David Jones and his two children walked into the Bickington Motor Showroom on a Saturday morning. Mr Jones had been looking forward to getting a new car and had decided that the time was finally right. He’d brought the kids along because they were excited by the idea too. Sarah, six, wanted to try out the stereo to make sure it was to her liking and Tim, four, just wanted to see the “house full of cars.” Delightful children, Mr Jones thought, they’re allowed a treat.
The dealer saw them walk in, adjusted his smile and headed out to greet them. “Hello, sir! Welcome to Bickington Motor Showroom. How can I help you today?”

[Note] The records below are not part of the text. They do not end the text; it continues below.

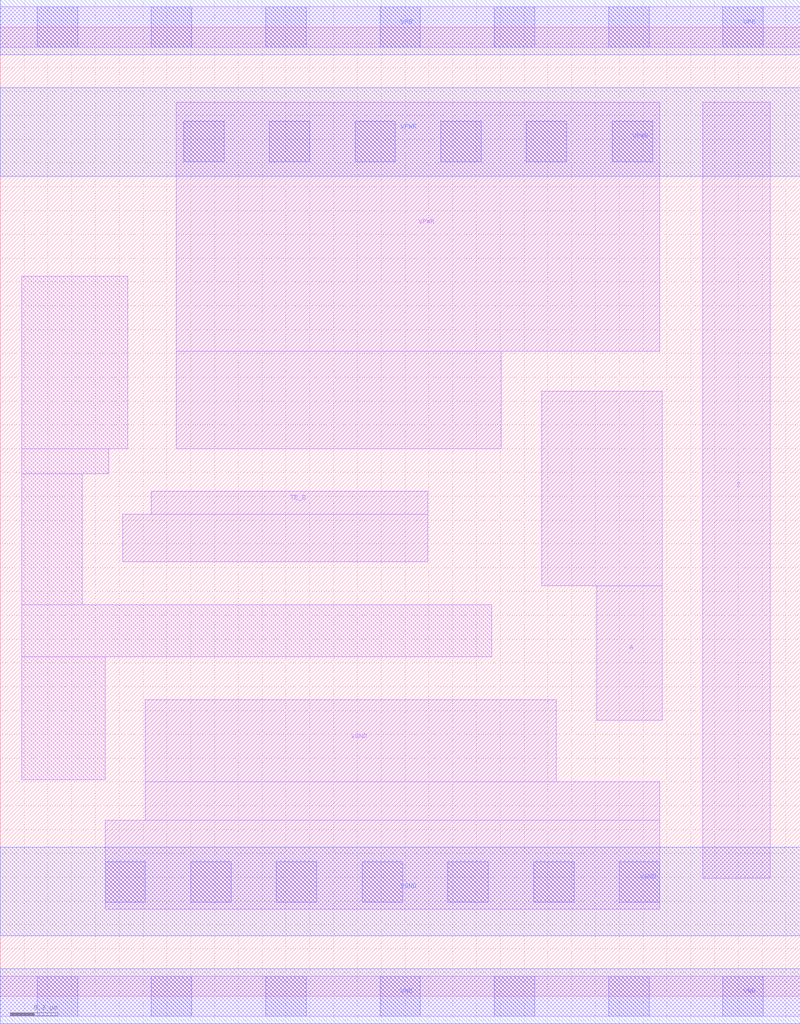
<source format=lef>
# Copyright 2020 The SkyWater PDK Authors
#
# Licensed under the Apache License, Version 2.0 (the "License");
# you may not use this file except in compliance with the License.
# You may obtain a copy of the License at
#
#     https://www.apache.org/licenses/LICENSE-2.0
#
# Unless required by applicable law or agreed to in writing, software
# distributed under the License is distributed on an "AS IS" BASIS,
# WITHOUT WARRANTIES OR CONDITIONS OF ANY KIND, either express or implied.
# See the License for the specific language governing permissions and
# limitations under the License.
#
# SPDX-License-Identifier: Apache-2.0

VERSION 5.7 ;
  NAMESCASESENSITIVE ON ;
  NOWIREEXTENSIONATPIN ON ;
  DIVIDERCHAR "/" ;
  BUSBITCHARS "[]" ;
UNITS
  DATABASE MICRONS 200 ;
END UNITS
MACRO sky130_fd_sc_hvl__einvn_1
  CLASS CORE ;
  SOURCE USER ;
  FOREIGN sky130_fd_sc_hvl__einvn_1 ;
  ORIGIN  0.000000  0.000000 ;
  SIZE  3.360000 BY  4.070000 ;
  SYMMETRY X Y ;
  SITE unithv ;
  PIN A
    ANTENNAGATEAREA  1.125000 ;
    DIRECTION INPUT ;
    USE SIGNAL ;
    PORT
      LAYER li1 ;
        RECT 2.275000 1.725000 2.780000 2.540000 ;
        RECT 2.505000 1.160000 2.780000 1.725000 ;
    END
  END A
  PIN TE_B
    ANTENNAGATEAREA  1.335000 ;
    DIRECTION INPUT ;
    USE SIGNAL ;
    PORT
      LAYER li1 ;
        RECT 0.515000 1.825000 1.795000 2.025000 ;
        RECT 0.635000 2.025000 1.795000 2.120000 ;
    END
  END TE_B
  PIN Z
    ANTENNADIFFAREA  0.641250 ;
    DIRECTION OUTPUT ;
    USE SIGNAL ;
    PORT
      LAYER li1 ;
        RECT 2.950000 0.495000 3.235000 3.755000 ;
    END
  END Z
  PIN VGND
    DIRECTION INOUT ;
    USE GROUND ;
    PORT
      LAYER li1 ;
        RECT 0.440000 0.365000 2.770000 0.740000 ;
        RECT 0.610000 0.740000 2.770000 0.900000 ;
        RECT 0.610000 0.900000 2.335000 1.245000 ;
      LAYER mcon ;
        RECT 0.440000 0.395000 0.610000 0.565000 ;
        RECT 0.800000 0.395000 0.970000 0.565000 ;
        RECT 1.160000 0.395000 1.330000 0.565000 ;
        RECT 1.520000 0.395000 1.690000 0.565000 ;
        RECT 1.880000 0.395000 2.050000 0.565000 ;
        RECT 2.240000 0.395000 2.410000 0.565000 ;
        RECT 2.600000 0.395000 2.770000 0.565000 ;
      LAYER met1 ;
        RECT 0.000000 0.255000 3.360000 0.625000 ;
    END
  END VGND
  PIN VNB
    DIRECTION INOUT ;
    USE GROUND ;
    PORT
      LAYER li1 ;
        RECT 0.000000 -0.085000 3.360000 0.085000 ;
      LAYER mcon ;
        RECT 0.155000 -0.085000 0.325000 0.085000 ;
        RECT 0.635000 -0.085000 0.805000 0.085000 ;
        RECT 1.115000 -0.085000 1.285000 0.085000 ;
        RECT 1.595000 -0.085000 1.765000 0.085000 ;
        RECT 2.075000 -0.085000 2.245000 0.085000 ;
        RECT 2.555000 -0.085000 2.725000 0.085000 ;
        RECT 3.035000 -0.085000 3.205000 0.085000 ;
      LAYER met1 ;
        RECT 0.000000 -0.115000 3.360000 0.115000 ;
    END
  END VNB
  PIN VPB
    DIRECTION INOUT ;
    USE POWER ;
    PORT
      LAYER li1 ;
        RECT 0.000000 3.985000 3.360000 4.155000 ;
      LAYER mcon ;
        RECT 0.155000 3.985000 0.325000 4.155000 ;
        RECT 0.635000 3.985000 0.805000 4.155000 ;
        RECT 1.115000 3.985000 1.285000 4.155000 ;
        RECT 1.595000 3.985000 1.765000 4.155000 ;
        RECT 2.075000 3.985000 2.245000 4.155000 ;
        RECT 2.555000 3.985000 2.725000 4.155000 ;
        RECT 3.035000 3.985000 3.205000 4.155000 ;
      LAYER met1 ;
        RECT 0.000000 3.955000 3.360000 4.185000 ;
    END
  END VPB
  PIN VPWR
    DIRECTION INOUT ;
    USE POWER ;
    PORT
      LAYER li1 ;
        RECT 0.740000 2.300000 2.105000 2.710000 ;
        RECT 0.740000 2.710000 2.770000 3.755000 ;
      LAYER mcon ;
        RECT 0.770000 3.505000 0.940000 3.675000 ;
        RECT 1.130000 3.505000 1.300000 3.675000 ;
        RECT 1.490000 3.505000 1.660000 3.675000 ;
        RECT 1.850000 3.505000 2.020000 3.675000 ;
        RECT 2.210000 3.505000 2.380000 3.675000 ;
        RECT 2.570000 3.505000 2.740000 3.675000 ;
      LAYER met1 ;
        RECT 0.000000 3.445000 3.360000 3.815000 ;
    END
  END VPWR
  OBS
    LAYER li1 ;
      RECT 0.090000 0.910000 0.440000 1.425000 ;
      RECT 0.090000 1.425000 2.065000 1.645000 ;
      RECT 0.090000 1.645000 0.345000 2.195000 ;
      RECT 0.090000 2.195000 0.455000 2.300000 ;
      RECT 0.090000 2.300000 0.535000 3.025000 ;
  END
END sky130_fd_sc_hvl__einvn_1

</source>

“Hi. I’m looking to buy a new car but I mostly wanted to talk about financial plans today. I think I’ve got a good idea of the model I’m after. Not sure about some of the extras though.”
“Excellent! You can take a look in person while you’re here then and get everything sorted. I’m not a fan of some of the extras myself, but some are truly invaluable. I almost think we shouldn’t sell the cars without them a-hah! We’ve got some great payment plans too. Are these your children?”
“Yeah, I promised I’d bring them along.”
“Wonderful! I think we’ve got something here that they might like. Have you heard about our new mascot?”
“No. No, I haven’t.”
“Perfect! Well, the kids are sure to love him. He’s very family friendly. We can talk finances in one of the offices over here whilst they have a play,” the dealer then called out towards one of the back rooms, “why don’t you come out here, Ian? Kids, I’d like you to meet Ian, the Inside-Out Toucan!”
Emerging from the back room came a pink and red, glistening abomination. Muscles twitched with each faltering step. The beak was cracked and broken, pointing at odd angles. Bits hung off it and made wet slaps each time they bounced off each other. There was no face and no real detail, just a shambling mass of meat, veins and nerves, wrapped around a grotesque humanoid shape, but with huge sheets of pale, translucent skin where its arms should have been. The bright neon lighting shone through them, silhouetting the network of blood vessels that ran through each perfectly and casting a half-shadow on the floor.
“Jesus Christ!” yelled David. Tim hadn’t noticed, but he turned around when his sister screamed and began bawling. Both of them ran to hide behind their father’s legs, pleading with him to help them. The thing continued towards them. “What the hell is that?”
“That’s our mascot, Ian the Inside-Out Toucan.”
“Kids, we’re leaving. Hurry outside and get in the car.”
The dealer sighed as they ran out of the glass-fronted showroom. The toucan shuffled up next to him. “Forget it, Dave,” muttered the dealer dejectedly, “they’ve gone. Get back to the staff room and we’ll try it on the next ones instead.”